Proposition E would change that. It would phase this tax out, and institute a new one based on a company’s gross receipts, meaning the total amount of money it brings in each year. 

Proposition E has received a great deal of support, with unanimous approval from the Board of Supervisors, restaurant owners, and Mayor Ed Lee. Lee’s been campaigning hard for the change, arguing that it will bring more jobs to the city, and tens of millions of dollars in extra revenue, without hurting small businesses. 

KALW's Martina Castro spoke with Melissa Griffin, a political columnist with the San Francisco Examiner, and asked her what's at stake for San Francisco businesses if Proposition E is passed. 

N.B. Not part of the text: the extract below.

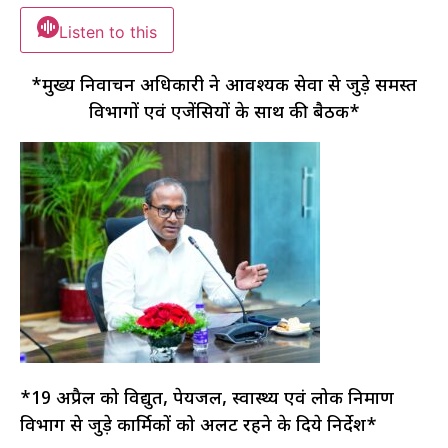
Listen to this
*मुख्य निर्वाचन अधिकारी ने आवश्यक सेवा से जुड़े समस्त
विभागों एवं एजेंसियों के साथ की बैठक*
*19 अप्रैल को विद्युत, पेयजल, स्वास्थ्य एवं लोक निर्माण
विभाग से जुड़े कार्मिकों को अलर्ट रहने के दिये निर्देश*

MELISSA GRIFFIN: One example of a company that is really going to benefit from a gross receipts tax is a company like a biotech company, that are developing a drug. They've gotten some seed money from some investors, or a hedge fund, and they are employing a number of well paid people; engineers, doctors, Ph.Ds to develop this drug. They don't have anything in the way of gross receipts, they're not making any money, they are just developing this thing. Under the payroll system, they're having to pay payroll tax, not an insignificant amount, on the number of people they're employing. That's an example of a company that under a gross receipts tax would be much better off.

In contrast, a company that has few employees here but generates a lot of money, a lot of wealth, will be punished by a gross receipts tax. For example, Visa. They have a small number of employees in San Francisco but they generate a lot of money. Under a gross receipts tax that money is what is going to be taxed, as opposed to the current system where they're paying a smaller amount, because it is based on just the amount they are paying the handful of people that are here. It's larger financial institutions that are going to be hurt by this potentially, and those kind of businesses with fewer employees,

far bigger profits and revenue generation are also not going to be happy about this.